All-Hands-AI / OpenHands

🙌 OpenHands: Code Less, Make More
https://all-hands.dev
MIT License
31.25k stars 3.6k forks source link

MACS: Multi-Agent Cooperative Structure #3151

Open rezzie-rich opened 1 month ago

rezzie-rich commented 1 month ago

Summary I propose a comprehensive agent workflow utilizing a multi-agent framework to support the entire lifecycle of software development. Emphasizing a deeper understanding of the context and user requests to increase the quality of the output by feeding it rich inputs.

Motivation While generating high-quality code snippets is essential, a software developer agent must also consider various other contexts such as existing projects, their dependencies, a thorough understanding of user requests, and relevant source code. Handling all these tasks with a single agent can quickly become overwhelming. Therefore, employing multiple agents for different tasks in a coordinated manner can be highly beneficial. The effectiveness of LLMs depends significantly on their understanding of the task. The same LLM can produce lower-quality output if the prompt and context comprehension are poor. By isolating the comprehension aspect (user prompt and relevant context) from the task execution, we can develop both aspects more effectively, thereby improving the overall quality.

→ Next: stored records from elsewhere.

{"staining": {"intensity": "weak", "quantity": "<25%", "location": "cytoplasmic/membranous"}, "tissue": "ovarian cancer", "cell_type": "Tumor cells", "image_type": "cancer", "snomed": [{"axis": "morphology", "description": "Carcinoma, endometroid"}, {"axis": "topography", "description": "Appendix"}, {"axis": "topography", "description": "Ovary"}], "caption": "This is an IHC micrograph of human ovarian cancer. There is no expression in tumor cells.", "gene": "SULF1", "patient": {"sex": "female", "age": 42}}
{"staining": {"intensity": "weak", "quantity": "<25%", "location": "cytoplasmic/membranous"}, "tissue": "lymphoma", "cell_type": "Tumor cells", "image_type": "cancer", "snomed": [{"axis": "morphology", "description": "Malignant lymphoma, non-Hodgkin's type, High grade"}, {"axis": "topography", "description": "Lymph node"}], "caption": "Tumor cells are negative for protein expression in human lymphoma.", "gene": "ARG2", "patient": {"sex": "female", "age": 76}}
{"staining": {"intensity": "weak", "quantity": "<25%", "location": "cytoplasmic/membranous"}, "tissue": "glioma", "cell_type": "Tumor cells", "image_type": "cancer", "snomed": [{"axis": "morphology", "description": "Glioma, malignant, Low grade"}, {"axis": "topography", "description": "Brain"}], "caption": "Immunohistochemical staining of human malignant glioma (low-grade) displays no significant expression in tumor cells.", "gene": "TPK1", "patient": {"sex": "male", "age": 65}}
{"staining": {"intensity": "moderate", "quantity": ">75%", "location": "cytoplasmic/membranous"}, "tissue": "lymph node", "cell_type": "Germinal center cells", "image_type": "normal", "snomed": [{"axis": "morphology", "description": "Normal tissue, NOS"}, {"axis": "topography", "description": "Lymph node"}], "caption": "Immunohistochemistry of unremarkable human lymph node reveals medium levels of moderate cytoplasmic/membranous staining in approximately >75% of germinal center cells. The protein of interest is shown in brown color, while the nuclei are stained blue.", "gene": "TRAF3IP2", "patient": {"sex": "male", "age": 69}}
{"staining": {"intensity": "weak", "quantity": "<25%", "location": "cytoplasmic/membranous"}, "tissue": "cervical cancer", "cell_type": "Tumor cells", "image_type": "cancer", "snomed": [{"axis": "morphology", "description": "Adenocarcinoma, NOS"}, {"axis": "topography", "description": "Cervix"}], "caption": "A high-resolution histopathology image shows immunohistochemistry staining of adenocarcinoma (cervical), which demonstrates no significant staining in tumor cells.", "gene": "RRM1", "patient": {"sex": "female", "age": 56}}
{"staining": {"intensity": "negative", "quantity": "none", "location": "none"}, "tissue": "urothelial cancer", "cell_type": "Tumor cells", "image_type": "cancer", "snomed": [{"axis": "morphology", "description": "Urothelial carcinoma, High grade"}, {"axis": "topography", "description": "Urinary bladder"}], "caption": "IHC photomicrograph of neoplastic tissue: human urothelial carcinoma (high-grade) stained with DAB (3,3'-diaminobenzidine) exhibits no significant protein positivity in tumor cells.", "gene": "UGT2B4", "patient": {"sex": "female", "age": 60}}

Technical Design ODdiagram

The primary role of the 'comprehender-agents' is to understand the context based on the user's input. They will gather all relevant context, such as existing projects and dependencies (RAG), to better understand the task.

There should be a toggle switch on the chat interface with real-time options for 'tutor' or 'execute.' Depending on the selected option, the 'comprehender-agents' will call either the 'tutor-agent' or the 'prompt engineer agent.' If the user's input is incomplete, the 'comprehender-agents' will call the 'inquirer-agent,' whose job is to extract more information from the user to improve context understanding. Before the 'prompt engineer agent' submits its prompt to 'codeactagent', it can show up on the chat interface with a button for the user to edit (should also include a 'submit without edit' option to avoid this step ).

Both the 'comprehender-agents' and the 'codeactagents' can access 'tools & sub-agents.' This group includes agents such as the planner-agent, micro-agents, gptswarm (a potential addition), and agentless components (post-isolation of each component), as well as the browsing agent. While tools can be directly accessed (agentless & gptswarm due to its hive mind behavior), other agents should operate under the delegator agent within a hierarchical structure. 'codeactagent' can also directly access 'comprehender-agent'.

based on the user's inquiry, 'comprehender-agent' either takes the actions of 'codeactagent' and interacts with the user either through the 'tutor' or inquirer' agent. If the user's request is to execute, then 'codeactagent' generates the output directly.

For eval and autonomous mode, the tutor and inquirer agents could be made unavailable so the comprehender-agents will only call the prompt engineer agent and proceed with the task.

Alternatives to Consider limit the tools and sub-agents codeact can access.

Additional context this is inspired by issues #3077, #2955, and ( #2821 X #2248 - a hybrid of vector-based auto context and repomap ) discussion #2936

'prompt-engineer-agent' is inspired by "Self-Instruct: Aligning Language Models with Self-Generated Instructions" https://arxiv.org/abs/2212.10560

rezzie-rich commented 1 month ago

Made slight changes to the original post.

This proposal considers the existing framework and aims to complement it. The primary focus is on achieving a deeper understanding of the user's requests and their contexts. Often, the main reason behind LLMs not producing appropriate content is not their capability to execute tasks, but rather a lack of understanding of the user's intent and context.

I believe that considering this approach will greatly benefit the community.

github-actions[bot] commented 4 days ago

This issue is stale because it has been open for 30 days with no activity. Remove stale label or comment or this will be closed in 7 days.